- Violent J: Everybody that likes our music feels a super connection. That's why all those juggalos here, they feel so connected to it, because it's exclusively theirs. See, when something's on the radio, it's for everybody, you know what I mean? It's everybody's song, "Oh, this is my song". That ain't your song. It's on the radio, it's everybody's song. But to listen to ICP, you feel like you're the only one who knows about it.
- Correspondent: A lot of people seem to sense anger coming off juggalos, 'cause there's a lot of middle finger stuff... I mean, who's the middle finger to?
- Interviewed Juggalo#1: The middle finger is to everybody who doesn't understand what we're doing. It's to the world.
- Interviewed Juggalo#2: To the mainstream.
- Interviewed Juggalo#1: People who don't understand, people like these people who drive by honking their horns, drive by laughing at us. We don't care. That's who the middle fingers and the "fuck yous" are for.
- Interviewed Juggalo#3: Fuck, I mean, to hell with society, you know. I mean, we worry about society and what they think. They control what goes on in our bedroom, you know, what we dress like, what our hair color is. Why let it control it here? This is where we have fun.
- Susanne Daniels: What do you think kids talk about? What do you think teenagers talk about? Teenagers talk about sex. Teenagers are consumed with sex. It is my personal opinion that teenagers should not be having sex, but- but they are- they're confronted with it in terms of advertising, and they see it on television in prime-time shows and, in fact, in daytime shows. We have really taken sex responsibly - I feel that the WB has - and tried to portray ramifications of it, why and how and when and where to say no.
- Himself - Correspondent: Jessica Biel's first big part was on a fledgling television network devoted to the teenager, the WB. She played a minister's daughter on the wholesome teen drama 7th Heaven. 7th Heaven was part of the WB's newly devised formula, radical by the standards of teen television: Keep it clean.
- Marianne Moore: [from Beverly Hills, 90210 Episode 0: Class of Beverly Hills] Let's take off all our clothes.
- Himself - Correspondent: By its third season, the WB made a course change. Their new trajectory: Dawson's Creek, a show about a group of sex-obsessed high school friends in an idyllic Cape Cod town. On Dawson's first episode, one of its lead characters, 14-year-old Pacey, begins a sexual affair with his teacher.
- Correspondent: [talking about the singer Britney Spears] She hit the scene at 16 with "Baby, One More Time," as a naughty Catholic schoolgirl bursting out of her uniform. When it came time for a spread in Rolling Stone, the 17-year-old self-professed virgin Britney struck the classic nymphet pose. And at the Video Music Awards last year, when Britney finally and famously came out of her clothes, she wasn't just pleasing eager young boys, she was delivering a powerful missive to girls: Your body is your best asset. Flaunt your sexuality even if you don't understand it.
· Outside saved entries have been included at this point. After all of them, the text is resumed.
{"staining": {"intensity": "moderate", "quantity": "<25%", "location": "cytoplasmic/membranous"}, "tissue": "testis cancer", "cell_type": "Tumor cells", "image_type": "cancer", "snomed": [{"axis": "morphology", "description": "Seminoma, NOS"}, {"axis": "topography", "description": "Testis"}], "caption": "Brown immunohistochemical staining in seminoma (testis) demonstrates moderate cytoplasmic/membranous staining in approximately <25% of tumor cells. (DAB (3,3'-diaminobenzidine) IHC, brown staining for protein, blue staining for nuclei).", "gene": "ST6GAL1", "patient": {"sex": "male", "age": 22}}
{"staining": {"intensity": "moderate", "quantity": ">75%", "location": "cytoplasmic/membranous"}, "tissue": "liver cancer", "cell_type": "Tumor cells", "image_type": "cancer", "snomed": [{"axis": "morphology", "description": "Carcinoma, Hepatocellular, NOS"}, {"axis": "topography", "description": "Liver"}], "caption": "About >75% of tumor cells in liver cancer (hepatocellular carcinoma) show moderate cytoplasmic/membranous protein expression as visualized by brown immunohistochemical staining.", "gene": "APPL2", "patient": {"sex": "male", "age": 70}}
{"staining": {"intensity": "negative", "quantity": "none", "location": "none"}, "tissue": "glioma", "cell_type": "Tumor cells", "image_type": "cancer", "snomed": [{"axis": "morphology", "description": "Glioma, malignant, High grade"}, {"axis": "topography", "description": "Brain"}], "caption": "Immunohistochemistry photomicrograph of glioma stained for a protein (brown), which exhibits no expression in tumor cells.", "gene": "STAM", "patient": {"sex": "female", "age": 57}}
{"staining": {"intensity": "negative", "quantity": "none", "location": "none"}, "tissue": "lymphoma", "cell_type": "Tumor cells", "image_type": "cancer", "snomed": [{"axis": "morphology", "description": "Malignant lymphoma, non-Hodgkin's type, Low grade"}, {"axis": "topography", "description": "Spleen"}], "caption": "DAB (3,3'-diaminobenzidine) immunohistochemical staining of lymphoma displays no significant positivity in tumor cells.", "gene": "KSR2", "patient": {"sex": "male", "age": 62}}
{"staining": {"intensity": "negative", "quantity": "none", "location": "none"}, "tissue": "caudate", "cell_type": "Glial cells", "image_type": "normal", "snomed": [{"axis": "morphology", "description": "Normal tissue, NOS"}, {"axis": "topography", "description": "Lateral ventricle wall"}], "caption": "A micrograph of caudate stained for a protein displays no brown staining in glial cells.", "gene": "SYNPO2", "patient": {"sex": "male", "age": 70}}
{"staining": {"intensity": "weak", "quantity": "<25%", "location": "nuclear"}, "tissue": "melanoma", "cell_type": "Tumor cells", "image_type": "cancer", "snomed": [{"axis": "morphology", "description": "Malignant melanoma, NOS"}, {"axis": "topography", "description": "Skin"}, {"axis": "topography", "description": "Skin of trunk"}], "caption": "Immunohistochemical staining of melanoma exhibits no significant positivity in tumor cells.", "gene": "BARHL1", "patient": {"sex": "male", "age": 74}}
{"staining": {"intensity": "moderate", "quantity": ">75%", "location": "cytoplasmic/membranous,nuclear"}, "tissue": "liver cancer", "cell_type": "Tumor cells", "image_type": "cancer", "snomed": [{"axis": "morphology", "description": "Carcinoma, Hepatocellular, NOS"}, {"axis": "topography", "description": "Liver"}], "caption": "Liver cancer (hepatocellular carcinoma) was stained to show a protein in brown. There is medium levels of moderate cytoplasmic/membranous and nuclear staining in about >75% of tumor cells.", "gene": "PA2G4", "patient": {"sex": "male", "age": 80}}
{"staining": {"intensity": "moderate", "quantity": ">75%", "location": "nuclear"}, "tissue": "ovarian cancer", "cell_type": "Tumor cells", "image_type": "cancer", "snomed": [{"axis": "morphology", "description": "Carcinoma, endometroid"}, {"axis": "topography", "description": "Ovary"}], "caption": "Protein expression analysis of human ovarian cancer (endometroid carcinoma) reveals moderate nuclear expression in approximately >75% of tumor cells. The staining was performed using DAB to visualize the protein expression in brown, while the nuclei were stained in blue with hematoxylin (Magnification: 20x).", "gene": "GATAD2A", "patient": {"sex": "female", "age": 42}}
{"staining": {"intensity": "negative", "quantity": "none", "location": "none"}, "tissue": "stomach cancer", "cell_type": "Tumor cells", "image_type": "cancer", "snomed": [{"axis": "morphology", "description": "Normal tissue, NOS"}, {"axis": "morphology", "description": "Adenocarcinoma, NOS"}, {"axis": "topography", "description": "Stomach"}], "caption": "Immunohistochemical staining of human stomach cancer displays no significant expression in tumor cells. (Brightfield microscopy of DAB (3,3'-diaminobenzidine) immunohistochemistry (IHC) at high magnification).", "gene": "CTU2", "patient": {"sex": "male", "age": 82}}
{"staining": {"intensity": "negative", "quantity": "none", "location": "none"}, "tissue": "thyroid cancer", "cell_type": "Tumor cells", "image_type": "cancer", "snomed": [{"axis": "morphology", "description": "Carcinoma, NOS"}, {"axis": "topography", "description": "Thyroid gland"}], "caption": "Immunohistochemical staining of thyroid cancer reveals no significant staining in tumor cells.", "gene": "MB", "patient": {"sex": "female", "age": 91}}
And that's the message that matters most because Britney's most loyal fans are teenage girls.
- Correspondent: In bringing teen sexual content to what had always been network TV's 8:00 o'clock family hour, Dawson's Creek and the WB made the headlines. However reluctantly, they had raised the sexual stakes even further. What would teens come to expect from TV now? Who would top Dawson's? MTV, that's who, by launching a new nighttime soap unambiguously entitled Undressed. Dispensing with plot almost completely, its quick-cut, channel-surf-resistant vignettes draw their characters so thinly they nearly disappear.
- Neal H. Moritz: I think what you can't do is play down to teenagers, play down to the young people. No teenager is going to be satisfied with a PG-13-rated horror film, OK? They want to see the blood and guts. That's what they want to do. They want to see the slasher element of those films. And you can't do that the way they want to see it and get a PG-13 rating.
- Himself - Correspondent: Having declared them worthy of a slot on TRL, MTV now also had a stake in making Limp Bizkit stars. The network put the band on their Spring Break special.
- Correspondent: And girls get dragged down there right along with boys. The media machine has spit out a second caricature. Perhaps we can call this stereotype "the midriff." The midriff is no more true to life than the mook. If he is arrested in adolescence, she is prematurely adult. If he doesn't care what people think of him, she is consumed by appearances. If his thing is crudeness, hers is sex. The midriff is really just a collection of the same old sexual cliches, but repackaged as a new kind of female empowerment. "I am midriff, hear me roar. I am a sexual object, but I'm proud of it."
- Barbara: I want to be a model. I want to be an actor. I want people to notice me and just be, like, "Oh, wow, she is pretty." I have to look good for people. I need to look good. Like, if I don't look good for people, I'll be really upset, and it'll, like, ruin my day. So whenever I go out with friends, like, even just over to their house, I need to look good.